Many years ago when we first began taking our-then teen-age children to the White Mountains of New Hampshire for an annual mountain-climbing holiday, there were no fees to access that huge federally-administered geological site of great beauty and renown. An immense tract of mountains, valleys, forests, lakes and rivers. We were free, as far as we knew back then, to venture on any of the mountain trails through the Crawford and the Franconia Notches and less frequently the Pinkham Notch, and we indulged ourselves happily.

Much later, there was a modest fee imposed for a one-week permit to enter the National Forest and on our arrival we would make a trip to the closest national forest office and procure a permit that cost us $5; free to U.S. citizens of our vintage, but as Canadian visitors a fee imposed upon us, and an inconsequential one we gladly paid for the privilege of accessing mountain trails.

For the past several years the weekly fee has been abolished and in its place an equally modest $30 fee good for an entire year, which nicely covered our spring and fall trips to the Waterville Valley area. For the past several years one of our favourite waterfall sites, Sabbaday Falls, has been closed to remediation work. When we first visited the site decades ago there was no access infrastructure, later built as a series of platforms and stairways, and it was this infrastructure that was being repaired.

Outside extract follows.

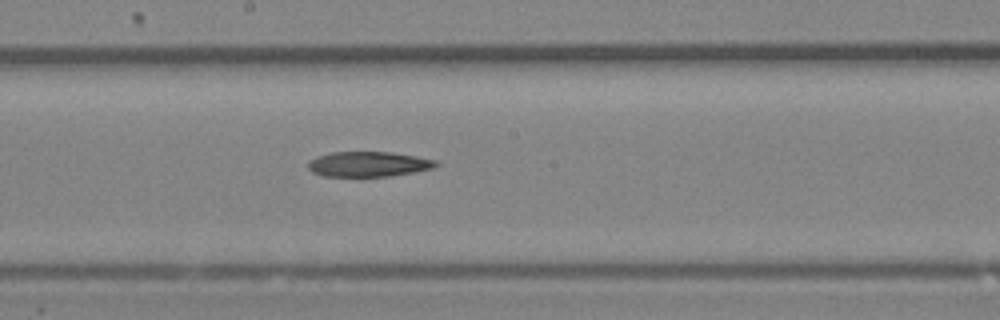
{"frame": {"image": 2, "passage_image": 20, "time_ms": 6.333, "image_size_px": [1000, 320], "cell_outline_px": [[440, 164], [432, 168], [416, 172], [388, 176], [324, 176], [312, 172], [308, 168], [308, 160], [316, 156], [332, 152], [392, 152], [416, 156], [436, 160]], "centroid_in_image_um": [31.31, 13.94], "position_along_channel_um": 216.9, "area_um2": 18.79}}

On this trip in September finally the site was open, unlike June when it was still closed. So we were able to indulge ourselves in the appreciation of a powerful and magnificent landscape, one that offers a trail that we took ages ago and had no interest in repeating, knowing that just down the Kancamagus Highway was another spectacular geological site combining forest, mountains and lake complete with a pleasant mountain trail that we looked forward to accessing with Jackie and Jillie.